| About this task |
Each line of the data below between the one containing "80 264 112.98" and the one containing "149 302 1.82", both included, is to be repeated exactly. Please omit pictures.

| Stored data entries |
##############################

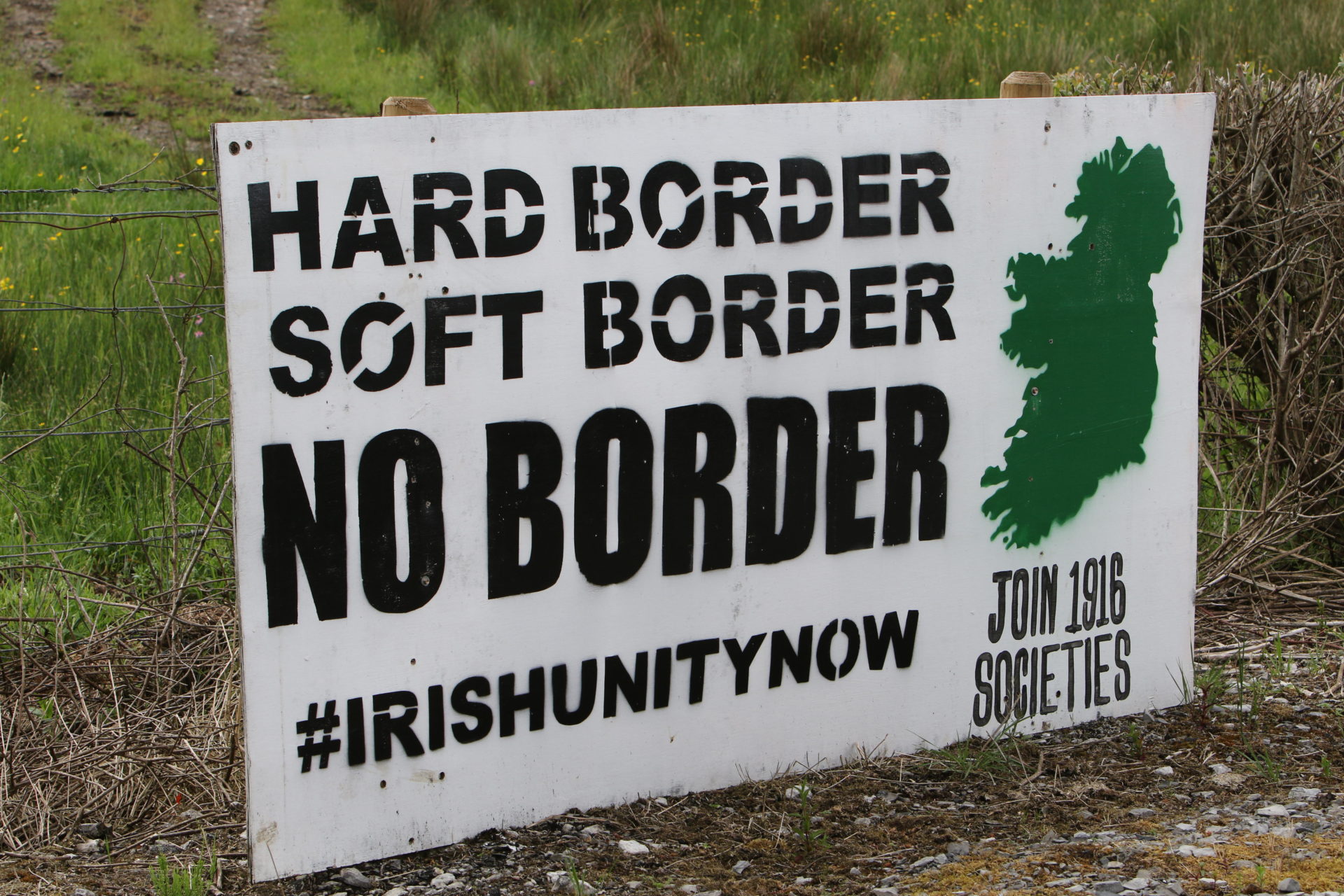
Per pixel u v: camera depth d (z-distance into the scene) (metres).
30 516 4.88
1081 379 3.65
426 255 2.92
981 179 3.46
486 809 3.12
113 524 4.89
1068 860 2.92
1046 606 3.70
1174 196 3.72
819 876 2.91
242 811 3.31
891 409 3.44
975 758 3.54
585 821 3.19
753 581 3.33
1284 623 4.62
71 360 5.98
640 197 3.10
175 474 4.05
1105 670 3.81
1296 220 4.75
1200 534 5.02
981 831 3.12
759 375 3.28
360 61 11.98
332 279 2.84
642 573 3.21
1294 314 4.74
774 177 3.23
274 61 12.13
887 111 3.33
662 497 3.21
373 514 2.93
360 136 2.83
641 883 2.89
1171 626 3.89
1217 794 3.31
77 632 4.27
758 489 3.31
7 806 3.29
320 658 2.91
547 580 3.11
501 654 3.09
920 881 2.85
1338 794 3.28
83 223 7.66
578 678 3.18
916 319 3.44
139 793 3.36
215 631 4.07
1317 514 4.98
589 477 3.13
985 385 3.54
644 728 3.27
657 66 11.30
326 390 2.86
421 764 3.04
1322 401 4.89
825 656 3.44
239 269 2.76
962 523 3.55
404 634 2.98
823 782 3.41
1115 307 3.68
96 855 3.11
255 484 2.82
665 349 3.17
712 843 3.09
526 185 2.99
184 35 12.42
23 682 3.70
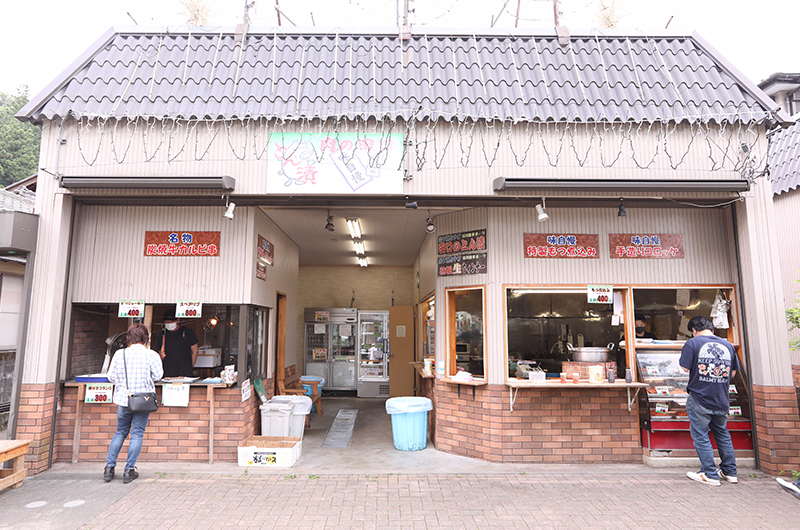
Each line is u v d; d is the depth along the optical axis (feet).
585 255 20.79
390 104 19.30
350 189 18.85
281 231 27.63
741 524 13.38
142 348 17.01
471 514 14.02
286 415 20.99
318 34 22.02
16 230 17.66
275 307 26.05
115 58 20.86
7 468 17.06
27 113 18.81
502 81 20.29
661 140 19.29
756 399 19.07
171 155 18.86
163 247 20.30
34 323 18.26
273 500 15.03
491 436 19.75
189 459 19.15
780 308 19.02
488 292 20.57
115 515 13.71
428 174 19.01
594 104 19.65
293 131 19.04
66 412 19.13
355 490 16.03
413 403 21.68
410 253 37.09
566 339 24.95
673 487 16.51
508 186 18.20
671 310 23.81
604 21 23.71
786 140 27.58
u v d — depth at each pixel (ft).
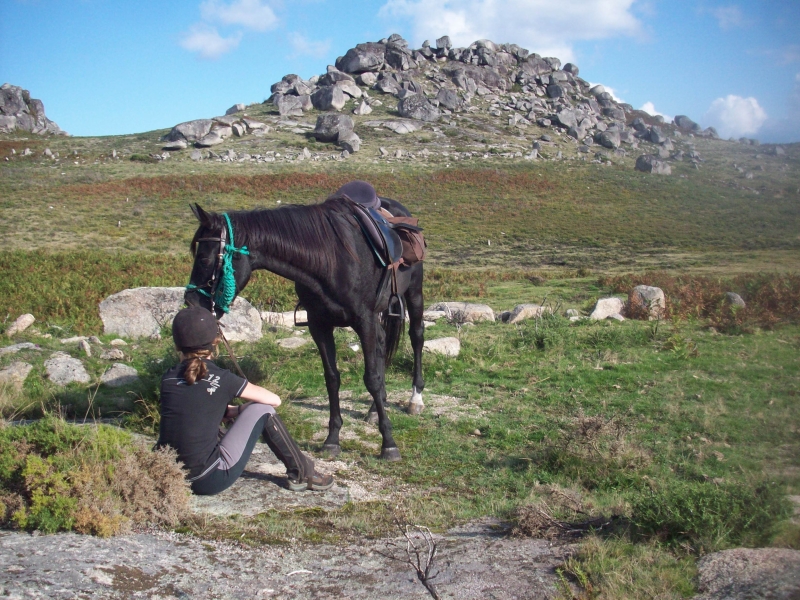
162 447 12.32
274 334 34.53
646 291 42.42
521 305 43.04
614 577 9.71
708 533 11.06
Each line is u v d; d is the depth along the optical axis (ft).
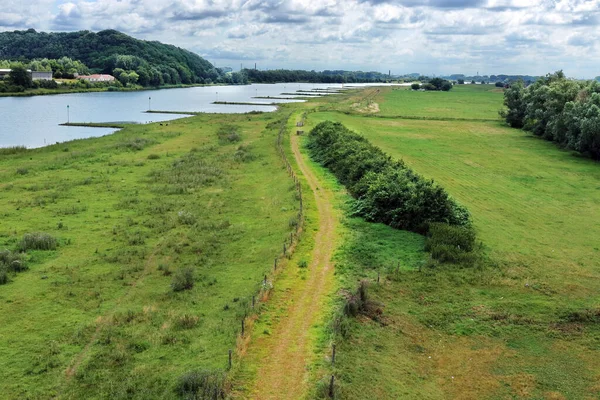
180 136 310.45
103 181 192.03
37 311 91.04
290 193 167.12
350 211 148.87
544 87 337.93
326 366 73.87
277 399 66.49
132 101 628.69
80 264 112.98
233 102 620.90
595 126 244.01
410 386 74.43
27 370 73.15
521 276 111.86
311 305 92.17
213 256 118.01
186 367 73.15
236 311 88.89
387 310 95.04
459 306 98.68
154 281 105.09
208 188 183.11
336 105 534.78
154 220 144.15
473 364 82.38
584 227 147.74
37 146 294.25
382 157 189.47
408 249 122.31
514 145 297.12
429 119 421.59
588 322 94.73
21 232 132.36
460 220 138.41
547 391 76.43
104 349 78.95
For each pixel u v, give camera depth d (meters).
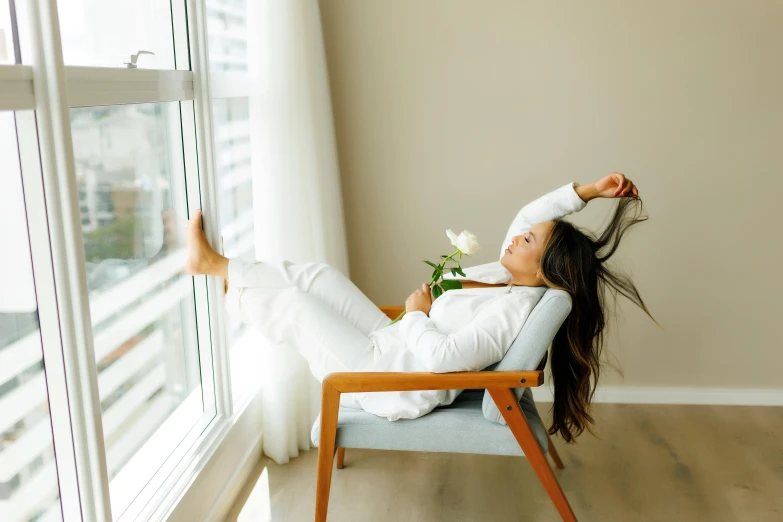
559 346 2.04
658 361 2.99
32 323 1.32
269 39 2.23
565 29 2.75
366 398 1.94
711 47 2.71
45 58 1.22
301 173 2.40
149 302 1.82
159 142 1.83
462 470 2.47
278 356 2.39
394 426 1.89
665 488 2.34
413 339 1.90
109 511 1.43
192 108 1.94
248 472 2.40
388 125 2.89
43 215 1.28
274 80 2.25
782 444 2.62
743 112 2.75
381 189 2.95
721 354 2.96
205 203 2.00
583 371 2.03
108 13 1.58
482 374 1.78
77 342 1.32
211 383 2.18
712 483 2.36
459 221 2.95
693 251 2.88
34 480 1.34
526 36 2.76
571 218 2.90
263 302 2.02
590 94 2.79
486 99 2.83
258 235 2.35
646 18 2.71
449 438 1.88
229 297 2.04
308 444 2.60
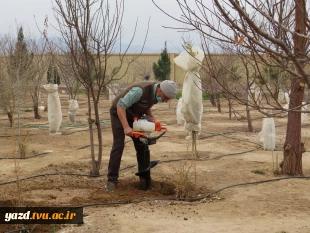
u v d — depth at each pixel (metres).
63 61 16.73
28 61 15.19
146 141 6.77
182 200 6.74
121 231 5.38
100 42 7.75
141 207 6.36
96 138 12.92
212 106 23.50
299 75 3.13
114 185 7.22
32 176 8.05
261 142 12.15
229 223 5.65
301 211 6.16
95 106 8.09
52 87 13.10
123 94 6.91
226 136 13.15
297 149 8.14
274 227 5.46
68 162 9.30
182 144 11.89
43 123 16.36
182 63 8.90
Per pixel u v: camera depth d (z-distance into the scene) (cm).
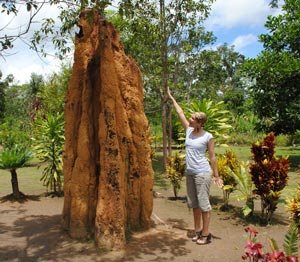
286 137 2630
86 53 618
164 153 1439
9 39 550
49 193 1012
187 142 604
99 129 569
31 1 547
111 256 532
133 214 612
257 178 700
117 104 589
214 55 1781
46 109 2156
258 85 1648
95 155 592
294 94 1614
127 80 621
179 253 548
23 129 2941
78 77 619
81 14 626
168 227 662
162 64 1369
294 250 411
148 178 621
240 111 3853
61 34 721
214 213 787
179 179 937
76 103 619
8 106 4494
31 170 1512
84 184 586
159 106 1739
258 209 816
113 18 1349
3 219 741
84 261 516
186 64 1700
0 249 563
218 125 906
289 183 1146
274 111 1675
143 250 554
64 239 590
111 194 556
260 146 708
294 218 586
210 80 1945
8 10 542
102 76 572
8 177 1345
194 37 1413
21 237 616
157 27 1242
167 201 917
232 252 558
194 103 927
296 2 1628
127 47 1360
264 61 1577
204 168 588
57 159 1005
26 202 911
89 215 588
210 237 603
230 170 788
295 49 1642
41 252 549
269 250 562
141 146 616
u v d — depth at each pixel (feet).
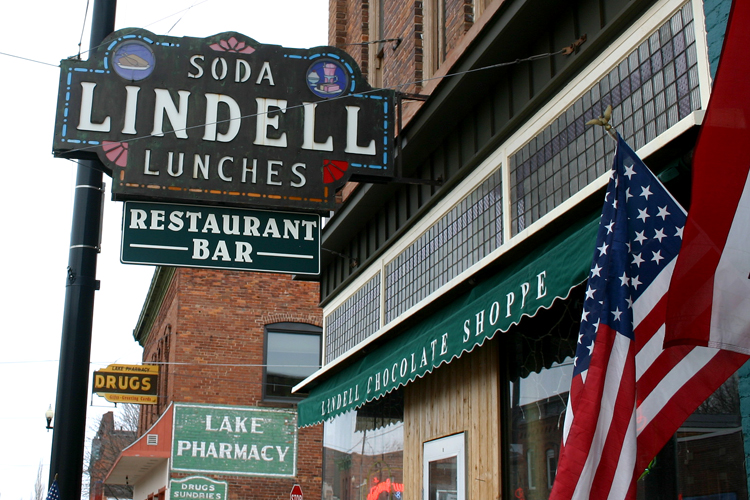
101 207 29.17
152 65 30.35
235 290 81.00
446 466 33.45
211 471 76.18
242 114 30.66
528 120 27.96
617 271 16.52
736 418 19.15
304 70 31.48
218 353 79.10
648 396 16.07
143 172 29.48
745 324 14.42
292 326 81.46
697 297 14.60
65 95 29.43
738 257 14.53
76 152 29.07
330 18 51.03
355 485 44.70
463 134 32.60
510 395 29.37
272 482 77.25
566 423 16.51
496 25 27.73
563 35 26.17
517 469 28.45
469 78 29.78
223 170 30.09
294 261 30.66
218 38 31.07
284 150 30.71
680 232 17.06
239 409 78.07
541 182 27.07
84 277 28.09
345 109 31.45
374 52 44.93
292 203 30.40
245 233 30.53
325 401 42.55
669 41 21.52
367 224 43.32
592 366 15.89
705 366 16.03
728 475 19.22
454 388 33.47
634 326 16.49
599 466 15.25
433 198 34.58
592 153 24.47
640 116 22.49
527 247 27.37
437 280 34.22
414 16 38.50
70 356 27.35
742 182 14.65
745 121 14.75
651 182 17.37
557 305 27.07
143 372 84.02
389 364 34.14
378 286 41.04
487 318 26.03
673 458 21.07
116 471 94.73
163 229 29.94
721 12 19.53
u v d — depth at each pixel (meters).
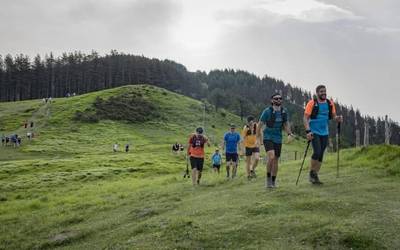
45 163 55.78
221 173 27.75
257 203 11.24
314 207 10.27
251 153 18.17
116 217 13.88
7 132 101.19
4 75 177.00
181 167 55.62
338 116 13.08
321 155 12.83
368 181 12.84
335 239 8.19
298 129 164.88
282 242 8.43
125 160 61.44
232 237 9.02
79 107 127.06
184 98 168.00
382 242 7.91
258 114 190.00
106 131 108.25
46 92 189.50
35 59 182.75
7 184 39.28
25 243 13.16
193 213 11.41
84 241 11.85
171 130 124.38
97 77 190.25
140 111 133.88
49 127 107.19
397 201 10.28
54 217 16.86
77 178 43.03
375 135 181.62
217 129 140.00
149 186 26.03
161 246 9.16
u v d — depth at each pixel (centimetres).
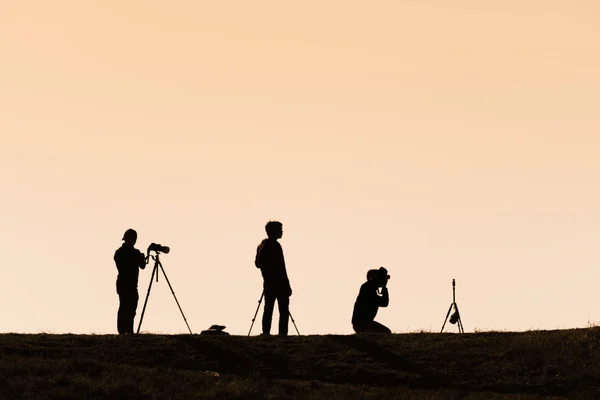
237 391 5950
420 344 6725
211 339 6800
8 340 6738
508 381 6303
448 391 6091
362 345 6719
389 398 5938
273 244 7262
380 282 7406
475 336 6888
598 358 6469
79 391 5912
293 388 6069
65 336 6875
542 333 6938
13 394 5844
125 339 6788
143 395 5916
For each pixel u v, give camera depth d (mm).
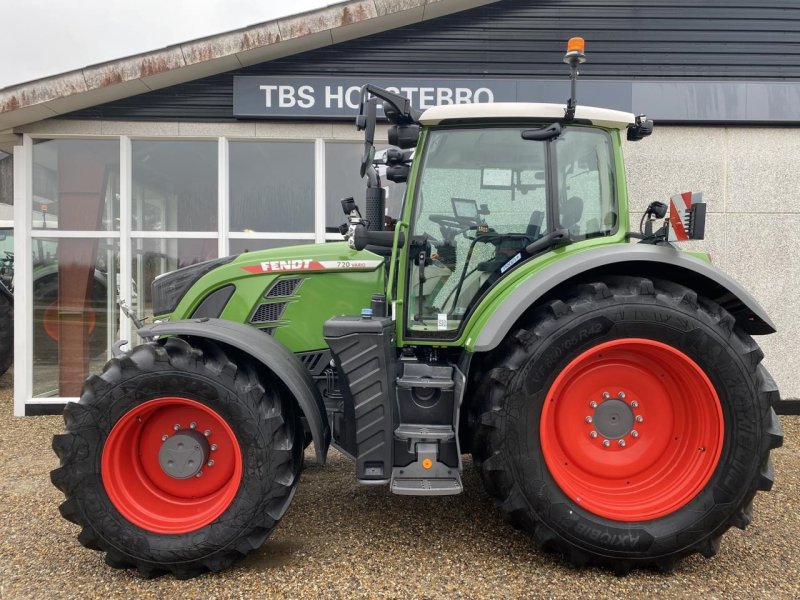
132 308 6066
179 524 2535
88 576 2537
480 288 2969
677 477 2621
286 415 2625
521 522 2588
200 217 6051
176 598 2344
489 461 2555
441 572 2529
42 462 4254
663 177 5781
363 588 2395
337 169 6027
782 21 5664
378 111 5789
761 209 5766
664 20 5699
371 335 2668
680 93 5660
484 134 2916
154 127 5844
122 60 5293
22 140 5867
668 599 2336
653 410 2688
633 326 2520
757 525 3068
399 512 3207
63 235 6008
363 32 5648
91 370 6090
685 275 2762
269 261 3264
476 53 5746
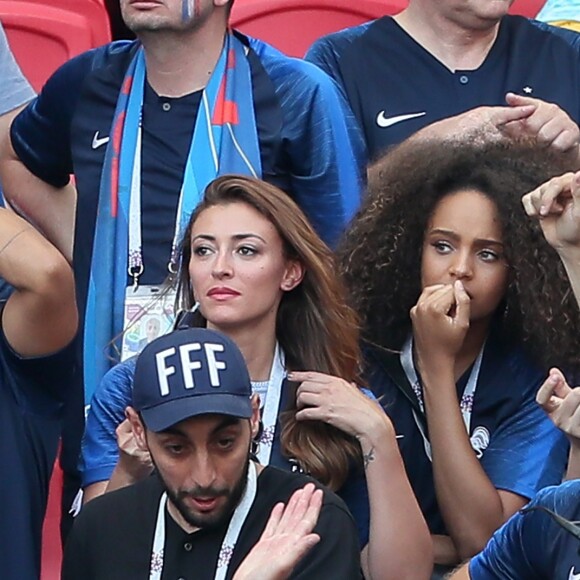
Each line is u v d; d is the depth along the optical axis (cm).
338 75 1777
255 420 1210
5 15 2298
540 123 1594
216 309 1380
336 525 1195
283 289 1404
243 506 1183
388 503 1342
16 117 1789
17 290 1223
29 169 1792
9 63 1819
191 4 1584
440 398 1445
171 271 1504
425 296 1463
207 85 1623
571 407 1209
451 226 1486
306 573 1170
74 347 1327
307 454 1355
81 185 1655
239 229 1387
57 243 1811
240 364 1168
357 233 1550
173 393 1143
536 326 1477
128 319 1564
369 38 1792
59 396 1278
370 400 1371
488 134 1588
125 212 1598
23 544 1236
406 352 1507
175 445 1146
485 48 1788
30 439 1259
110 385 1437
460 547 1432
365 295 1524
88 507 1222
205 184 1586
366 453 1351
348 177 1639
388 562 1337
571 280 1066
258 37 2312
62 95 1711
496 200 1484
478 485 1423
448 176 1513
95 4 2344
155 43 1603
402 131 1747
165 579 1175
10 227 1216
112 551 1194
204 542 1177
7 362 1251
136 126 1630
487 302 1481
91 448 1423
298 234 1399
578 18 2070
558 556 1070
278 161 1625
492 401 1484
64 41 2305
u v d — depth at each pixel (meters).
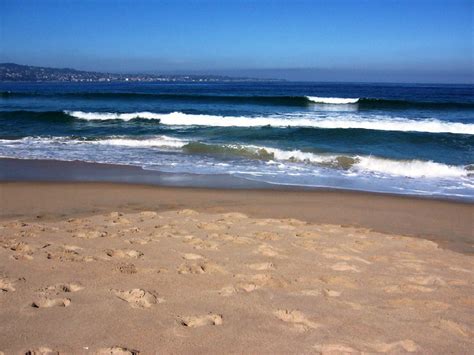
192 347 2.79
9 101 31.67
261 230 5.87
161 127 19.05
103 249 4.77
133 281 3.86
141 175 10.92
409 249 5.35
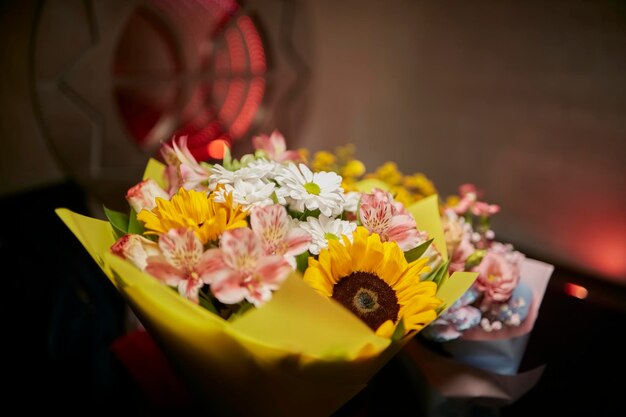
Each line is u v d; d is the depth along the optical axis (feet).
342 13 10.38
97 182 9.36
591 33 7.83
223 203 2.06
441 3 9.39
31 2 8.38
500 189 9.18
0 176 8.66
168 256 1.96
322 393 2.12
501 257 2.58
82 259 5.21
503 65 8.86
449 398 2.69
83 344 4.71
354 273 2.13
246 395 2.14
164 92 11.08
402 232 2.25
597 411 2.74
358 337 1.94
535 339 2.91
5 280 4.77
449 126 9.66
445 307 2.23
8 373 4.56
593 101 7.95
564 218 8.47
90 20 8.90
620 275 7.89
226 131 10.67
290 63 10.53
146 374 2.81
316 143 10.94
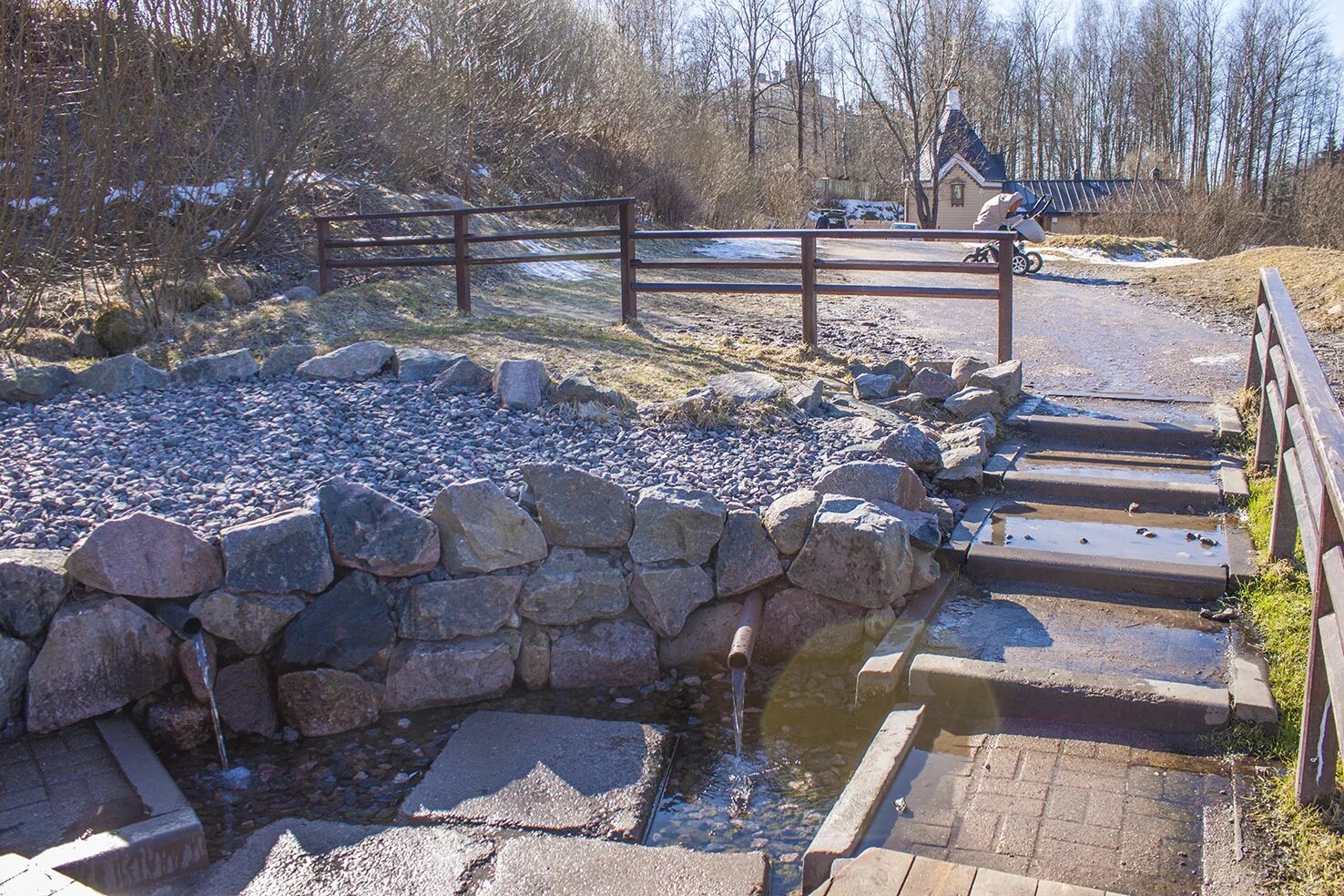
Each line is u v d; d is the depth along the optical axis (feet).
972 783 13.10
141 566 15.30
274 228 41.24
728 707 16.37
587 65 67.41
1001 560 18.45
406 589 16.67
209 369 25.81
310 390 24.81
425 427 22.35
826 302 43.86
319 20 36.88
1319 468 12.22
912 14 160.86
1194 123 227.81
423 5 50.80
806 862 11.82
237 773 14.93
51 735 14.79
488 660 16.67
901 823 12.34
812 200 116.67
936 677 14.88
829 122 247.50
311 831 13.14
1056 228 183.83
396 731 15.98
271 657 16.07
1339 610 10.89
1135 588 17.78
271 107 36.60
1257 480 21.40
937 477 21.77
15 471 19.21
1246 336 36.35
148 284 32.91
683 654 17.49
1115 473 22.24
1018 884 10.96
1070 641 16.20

##############################

| Expected answer |
80 264 112.98
233 102 620.90
595 126 244.01
410 386 74.43
27 370 73.15
521 276 111.86
311 305 92.17
213 256 118.01
186 367 73.15
236 311 88.89
387 310 95.04
459 306 98.68
154 281 105.09
208 188 183.11
336 105 534.78
154 220 144.15
473 364 82.38
584 227 147.74
37 146 294.25
382 157 189.47
408 249 122.31
514 145 297.12
429 119 421.59
588 322 94.73
21 232 132.36
460 220 138.41
547 391 76.43
104 349 78.95
For each pixel u v, give camera depth d (meters).
559 346 2.04
658 361 2.99
32 323 1.32
269 39 2.23
565 29 2.75
366 398 1.94
711 47 2.71
45 58 1.22
301 173 2.40
149 302 1.82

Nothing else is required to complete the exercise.